Ook blijkt dat de heer Abdoel door de toenmalige regering-Bouterse werd beloond met een stuk terrein van 14.000 vierkante meter, vermoedelijk voor zijn bijdrage aan de in 2012 aangenomen Amnestiewet in De Nationale Assemblee. Nieuw Front-parlementariër Sheilendra Girjasingh (wijlen) overhandigde in DNA documenten die aantoonden dat het terrein binnen een maand na aanvraag was toegewezen, terwijl ruim 27 andere aanvragen al jarenlang in behandeling waren.
Deze feiten tonen aan dat de verontwaardiging van Abdoel vandaag eerder politiek gemotiveerd en opportunistisch is dan principieel. Zijn kritiek op anderen klinkt ongeloofwaardig wanneer hij zelf persoonlijk heeft geprofiteerd van de systemen die hij nu aanvalt. Het blijft oorverdovend stil wanneer men zoekt naar publieke verontwaardiging van de heer Abdoel uit die jaren. Geen ingezonden stukken, geen vlammende woorden, geen oproepen tot vervolging. Integendeel, vaak werd beleid verdedigd of weggemoffeld. En juist dat maakt zijn huidige felle toon ongeloofwaardig. Het riekt naar opportunisme in plaats van principiële zorg.

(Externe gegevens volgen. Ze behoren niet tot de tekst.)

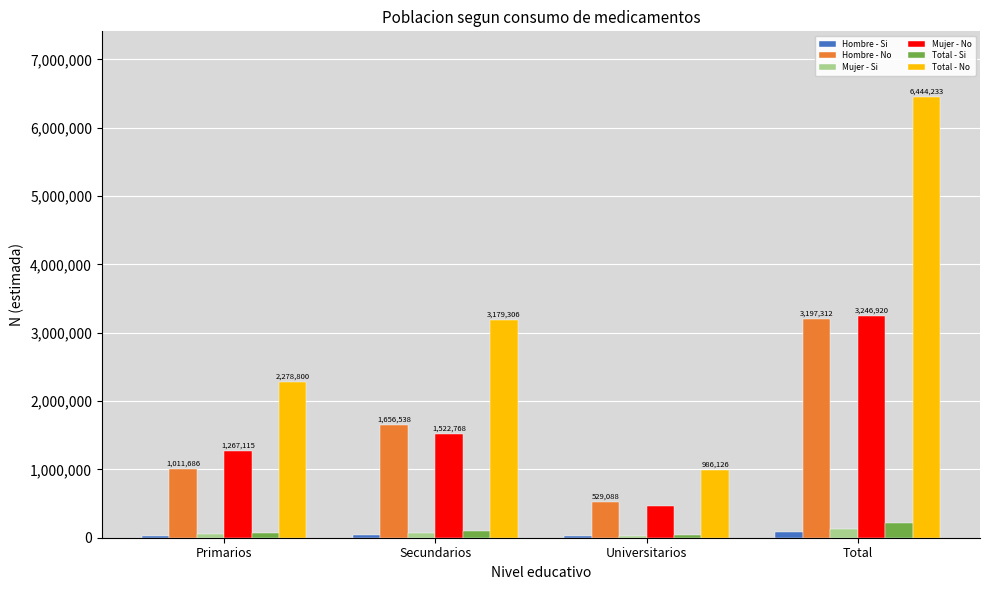

What is the average value of the Total - No series?

3222116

Politieke zelfredzaamheid en persoonlijke frustratie
Daar komt bij dat zijn huidige uitspattingen niet los te zien zijn van zijn eigen politieke positie. Het lijkt er sterk op dat de heer Abdoel zichzelf krampachtig probeert op de voorgrond te plaatsen, nadat hij vakkundig naar de achtergrond was weggeschoven. Zijn open sollicitatie naar een functie in het huidige kabinet leverde niets op. Sterker nog: hij uitte publiekelijk zijn teleurstelling daarover.
Dat hij zich nu profileert met felle, opruiende artikelen lijkt minder ingegeven door oprechte zorg voor de samenleving en meer door een drang om opnieuw in de gratie te komen bij de NDP-top. Zijn huidige optreden oogt als een laatste redmiddel om politiek relevant te blijven.
Tot slot
Wat Suriname nodig heeft, is geen herhaling van politieke theaterstukken. We hebben behoefte aan feiten in plaats van scheldwoorden. De waarheid moet boven water komen via onderzoek, niet via verdachtmakingen. Onafhankelijk onderzoek in plaats van selectieve aanvallen. Corruptie moet onderzocht worden, ongeacht de partij of persoon. Gevolgen op basis van bewijs, niet op basis van politieke opportuniteit.
Alleen een consequente aanpak herstelt vertrouwen. Het Surinaamse volk verdient leiderschap dat uitgaat van principes en feiten, niet van persoonlijke frustraties en politiek zelfbehoud.